Have you ever been told something that just seems too perfect to be true? Here are some urban legends that I have come across. In each case, the person promoting it is completely convinced of its authenticity, but a small amount of research reveals the story to be utterly false.
Candy Canes for Jesus
I visited an outdoor shrine, decorated by thousands of Christmas lights. There was a building dedicated to children’s birthday wishes to the baby Jesus. Featured prominently on the wall was the story of the religious origin of the candy cane. The sign said that the popular Christmas candies were designed to be Js for Jesus, and then went on to describe the religious symbolism of the candy.
This struck me as sketchy, especially since these candies are always marketed as candy canes, not candy Js. I looked it up, and sure enough, the story is a myth. The original candy canes didn’t even have red stripes, which the story at the shrine attributed to Jesus’ blood. The funny thing is that this false history of the candy cane is so attractive to some people that several children’s books have been published that teach the story as actual history.
Years ago, the Principal of a school where I worked told the assembled staff that when she was a teacher and students used the word “fuck,” she would explain the word’s origin as an acronym for, “Fornicate Under Consent of the King.” I had already learned from comedian George Carlin that “fuck” had once meant “to hit,” so I was dubious. It turns out that legend of “fuck” repeated to by the principal is, as I suspected, fictitious. It’s sad and, quite frankly bizarre, to think that there are educators out there trying to pass themselves off as hip and smart by mindlessly regurgitating silly falsehoods.
A first Aid instructor from the Red Cross told the group I was training with that the candy Lifesavers were invented by a man who’s son had nearly died from choking on candy. As the story goes, the man invented a candy with a hole in the middle to allow air to pass through in case the candy were to lodge in a child’s windpipe.

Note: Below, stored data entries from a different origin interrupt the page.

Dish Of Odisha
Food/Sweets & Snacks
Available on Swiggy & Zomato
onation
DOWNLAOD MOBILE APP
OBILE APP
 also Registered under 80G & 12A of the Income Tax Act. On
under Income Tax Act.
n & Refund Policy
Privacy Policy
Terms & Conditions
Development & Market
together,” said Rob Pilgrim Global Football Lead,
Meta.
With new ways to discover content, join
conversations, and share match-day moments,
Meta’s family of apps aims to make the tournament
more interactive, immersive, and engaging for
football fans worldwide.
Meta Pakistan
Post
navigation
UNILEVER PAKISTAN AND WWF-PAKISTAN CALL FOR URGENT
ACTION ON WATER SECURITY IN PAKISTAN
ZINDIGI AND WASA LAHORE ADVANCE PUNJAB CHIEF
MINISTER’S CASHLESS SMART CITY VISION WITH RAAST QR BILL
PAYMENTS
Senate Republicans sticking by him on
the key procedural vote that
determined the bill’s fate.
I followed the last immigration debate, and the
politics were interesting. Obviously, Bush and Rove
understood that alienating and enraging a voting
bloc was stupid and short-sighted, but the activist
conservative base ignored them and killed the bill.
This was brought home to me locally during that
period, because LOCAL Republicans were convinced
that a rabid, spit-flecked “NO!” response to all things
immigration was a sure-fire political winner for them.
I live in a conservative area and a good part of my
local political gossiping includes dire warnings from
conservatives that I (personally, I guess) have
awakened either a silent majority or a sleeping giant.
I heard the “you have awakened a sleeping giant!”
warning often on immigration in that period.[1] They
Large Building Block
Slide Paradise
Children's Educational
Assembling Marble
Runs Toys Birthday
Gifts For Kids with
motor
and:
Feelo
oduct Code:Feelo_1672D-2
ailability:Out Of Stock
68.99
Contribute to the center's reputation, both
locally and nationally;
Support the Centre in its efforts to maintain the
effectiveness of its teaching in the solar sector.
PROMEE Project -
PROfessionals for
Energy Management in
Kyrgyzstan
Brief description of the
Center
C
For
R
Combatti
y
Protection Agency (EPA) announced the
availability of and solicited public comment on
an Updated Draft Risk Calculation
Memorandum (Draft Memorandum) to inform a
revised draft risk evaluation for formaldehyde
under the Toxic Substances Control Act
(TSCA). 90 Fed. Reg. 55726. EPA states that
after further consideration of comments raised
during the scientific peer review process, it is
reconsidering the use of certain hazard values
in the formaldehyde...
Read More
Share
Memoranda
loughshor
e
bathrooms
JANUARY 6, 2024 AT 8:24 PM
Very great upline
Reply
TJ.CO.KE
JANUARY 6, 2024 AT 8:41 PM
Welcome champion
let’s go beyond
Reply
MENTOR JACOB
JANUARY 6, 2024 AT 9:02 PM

I have to admit that I believed this story at first and even told my wife about it. It just seemed, like a lot of urban legends, to make perfect sense. As time went on however, and I mulled it over, it seemed just too perfect. When I came across the Candy Cane story (above), I looked up the Lifesaver story and sure enough, it’s made up. Lifesavers were created by a chocolate maker who wanted a candy that wouldn’t melt in the summer heat. He commissioned a pill manufacturer to create the candies. Because of their ring shape, Lifesavers were originally marketed to evoke a ship’s lifesaver ring – Save Yourself from Bad Breath with Lifesavers.
At the conclusion of a civil rights tour of the Southern United States, the tour leader told the group the the word “picnic” came from, “Pick a N*****,” (where the last word is a racial slur). He said that in the old days, White people in the South used to have family lunches out in parks and pick out Black people to lynch.
Being familiar with the actual brutal history of lynching in the United States, it struck me as odd that I hadn’t heard this derivation of the word picnic before. When I got home, I looked up picnic, and it turns out to have been derived from a French word which was hundreds of years older than lynching in the Americas. I thought the tour leader would want to know this, but he reacted defensively, saying that all the information given out on the tour was extensively researched. In fact, the origin of the picnic myth was easy to locate. It was a 1999 email hoax. But, it fits so nicely with a narrative of racist White culture that it’s hard for some people to dismiss.
Now that the internet has become the dominant medium to share news and opinions, hoaxes and rumors have become woven inextricably into the fabric of our communication. In the 1990s, not a week would go by without an otherwise intelligent friend forwarding me a warning about a non-existent email virus, or an email about how Bill Gates was going to give everyone millions of dollars who forwarded a message to 10 friends. I think that our level of sophistication has increased as we have become used to email, but persistent rumors are probably impossible to kill. As a general rule, everything anyone forwards to you about a politician is probably not true.
These examples are just some of the smaller stories that help form the “reality” by which many people view the world. How many big tall tales do we live with unquestioningly (e.g., “Columbus discovered America,” “Ancient civilizations were magical and wise,” or , “Cheese is not sentient”)?
Whenever you hear something to sounds too good or too bad or too perfect to be true, I suggest that you consult Snopes.com. It’s an excellent resource for sussing out urban legends.